● Quoted text:
With its roots in the tobacco industry, climate science denial talking points can be seen as manufactured doubt

The manufacturing of doubt on climate change science, backed by the fossil fuel industry, has its roots with the tobacco industry's assault on climate science in the 1960s.
The manufacturing of doubt on climate change science, backed by the fossil fuel industry, has its roots with the tobacco industry’s assault on climate science in the 1960s. Photograph: Richard Hamilton Smith/Richard Hamilton Smith/Corbis

by Graham Readfearn, "Planet Oz," The Guardian, March 4, 2015

It’s a product that you can find in newspaper columns and TV talk shows and in conversations over drinks, at barbecues, in taxi rides and in political speeches.
You can find this product in bookstores, on sponsored speaking tours, in the letters pages of local newspapers and even at United Nations climate change talks.
This product is doubt  doubt about the causes and impacts of climate change, the impartiality of climate scientists, the world’s temperature records, the height of the oceans and basic atmospheric physics.
There’s doubt too about the “agenda” of policy makers and government environment agencies and a continued attempt to politicise climate science as “leftist.”

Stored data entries
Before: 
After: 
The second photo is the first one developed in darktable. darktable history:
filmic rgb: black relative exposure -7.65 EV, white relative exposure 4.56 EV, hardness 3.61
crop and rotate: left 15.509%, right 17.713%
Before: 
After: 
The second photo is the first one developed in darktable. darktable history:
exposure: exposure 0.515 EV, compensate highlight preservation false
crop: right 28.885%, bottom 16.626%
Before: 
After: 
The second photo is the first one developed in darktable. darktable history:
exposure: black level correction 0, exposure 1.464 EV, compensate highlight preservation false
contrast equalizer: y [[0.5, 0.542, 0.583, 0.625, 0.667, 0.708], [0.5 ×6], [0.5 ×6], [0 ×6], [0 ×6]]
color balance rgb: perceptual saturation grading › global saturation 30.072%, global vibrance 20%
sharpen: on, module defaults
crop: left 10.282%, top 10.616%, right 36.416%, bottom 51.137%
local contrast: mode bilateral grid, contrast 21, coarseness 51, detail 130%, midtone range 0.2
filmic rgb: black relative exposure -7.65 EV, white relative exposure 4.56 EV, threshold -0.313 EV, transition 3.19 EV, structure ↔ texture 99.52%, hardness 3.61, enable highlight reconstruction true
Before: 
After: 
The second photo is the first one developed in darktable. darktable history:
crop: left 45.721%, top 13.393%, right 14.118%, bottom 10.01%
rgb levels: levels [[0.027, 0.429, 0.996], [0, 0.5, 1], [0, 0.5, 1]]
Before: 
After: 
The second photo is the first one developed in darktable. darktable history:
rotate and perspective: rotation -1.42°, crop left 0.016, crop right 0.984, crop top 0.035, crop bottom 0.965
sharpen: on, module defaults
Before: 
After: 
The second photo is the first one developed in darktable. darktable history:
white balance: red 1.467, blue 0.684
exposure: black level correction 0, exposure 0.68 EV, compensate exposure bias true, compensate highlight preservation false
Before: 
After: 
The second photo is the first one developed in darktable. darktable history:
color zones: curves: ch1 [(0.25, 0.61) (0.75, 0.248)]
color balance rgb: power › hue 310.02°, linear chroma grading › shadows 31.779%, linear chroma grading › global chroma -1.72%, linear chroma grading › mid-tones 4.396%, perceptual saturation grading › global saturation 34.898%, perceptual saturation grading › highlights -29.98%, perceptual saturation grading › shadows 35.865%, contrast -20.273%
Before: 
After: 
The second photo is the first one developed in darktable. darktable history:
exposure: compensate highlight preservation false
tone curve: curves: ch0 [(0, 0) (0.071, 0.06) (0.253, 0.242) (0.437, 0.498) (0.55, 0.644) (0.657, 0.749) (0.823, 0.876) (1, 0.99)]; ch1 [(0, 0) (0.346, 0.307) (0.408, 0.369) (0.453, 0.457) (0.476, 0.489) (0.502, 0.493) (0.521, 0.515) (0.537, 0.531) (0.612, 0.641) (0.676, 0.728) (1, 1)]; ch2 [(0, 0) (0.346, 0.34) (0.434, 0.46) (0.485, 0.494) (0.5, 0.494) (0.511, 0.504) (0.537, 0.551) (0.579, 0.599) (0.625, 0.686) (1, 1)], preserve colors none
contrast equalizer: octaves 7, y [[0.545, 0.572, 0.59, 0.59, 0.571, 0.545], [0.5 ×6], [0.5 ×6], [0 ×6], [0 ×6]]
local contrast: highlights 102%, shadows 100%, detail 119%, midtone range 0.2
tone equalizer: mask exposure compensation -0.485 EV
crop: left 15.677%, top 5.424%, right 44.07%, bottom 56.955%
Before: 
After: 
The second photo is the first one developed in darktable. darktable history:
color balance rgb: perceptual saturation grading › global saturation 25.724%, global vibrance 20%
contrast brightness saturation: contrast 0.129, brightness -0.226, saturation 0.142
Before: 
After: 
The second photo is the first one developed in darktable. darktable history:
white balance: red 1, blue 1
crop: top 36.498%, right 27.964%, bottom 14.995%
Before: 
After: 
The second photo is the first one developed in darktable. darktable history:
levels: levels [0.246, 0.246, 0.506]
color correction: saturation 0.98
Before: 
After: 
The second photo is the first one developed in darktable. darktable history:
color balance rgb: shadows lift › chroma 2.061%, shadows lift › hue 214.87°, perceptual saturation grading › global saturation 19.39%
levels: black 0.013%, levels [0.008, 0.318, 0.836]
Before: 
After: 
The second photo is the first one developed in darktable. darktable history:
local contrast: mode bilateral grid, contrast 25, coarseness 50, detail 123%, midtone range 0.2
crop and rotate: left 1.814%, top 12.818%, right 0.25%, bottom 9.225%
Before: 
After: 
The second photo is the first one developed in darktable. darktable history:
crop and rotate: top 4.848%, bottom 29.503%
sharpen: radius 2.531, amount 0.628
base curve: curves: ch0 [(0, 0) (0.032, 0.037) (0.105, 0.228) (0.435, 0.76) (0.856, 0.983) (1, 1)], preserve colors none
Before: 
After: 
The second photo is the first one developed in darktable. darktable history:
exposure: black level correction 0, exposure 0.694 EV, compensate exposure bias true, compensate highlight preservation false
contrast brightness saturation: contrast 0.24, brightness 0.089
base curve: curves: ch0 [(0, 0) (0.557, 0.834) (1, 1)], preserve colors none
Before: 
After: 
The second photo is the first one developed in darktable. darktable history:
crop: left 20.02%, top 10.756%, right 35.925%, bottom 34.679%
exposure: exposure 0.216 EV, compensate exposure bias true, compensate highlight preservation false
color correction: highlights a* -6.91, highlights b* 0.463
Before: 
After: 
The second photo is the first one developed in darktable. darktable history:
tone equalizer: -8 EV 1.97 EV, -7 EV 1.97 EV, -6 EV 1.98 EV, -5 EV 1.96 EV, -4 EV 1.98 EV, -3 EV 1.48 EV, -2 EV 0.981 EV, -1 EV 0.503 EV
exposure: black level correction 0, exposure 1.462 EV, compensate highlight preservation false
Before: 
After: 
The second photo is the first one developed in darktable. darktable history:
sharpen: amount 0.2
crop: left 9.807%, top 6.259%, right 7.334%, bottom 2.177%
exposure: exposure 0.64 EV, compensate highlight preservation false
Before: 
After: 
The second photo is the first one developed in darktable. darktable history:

● To be done:
[1] In the climate doubt article, as what is there a continued attempt to politicize climate science?
[2] Echo the part of the climate doubt article that begins at the words "This product is" and stops after "basic atmospheric physics.".

● Results of the exercise:
[1] As "leftist."

[2]
This product is doubt  doubt about the causes and impacts of climate change, the impartiality of climate scientists, the world’s temperature records, the height of the oceans and basic atmospheric physics.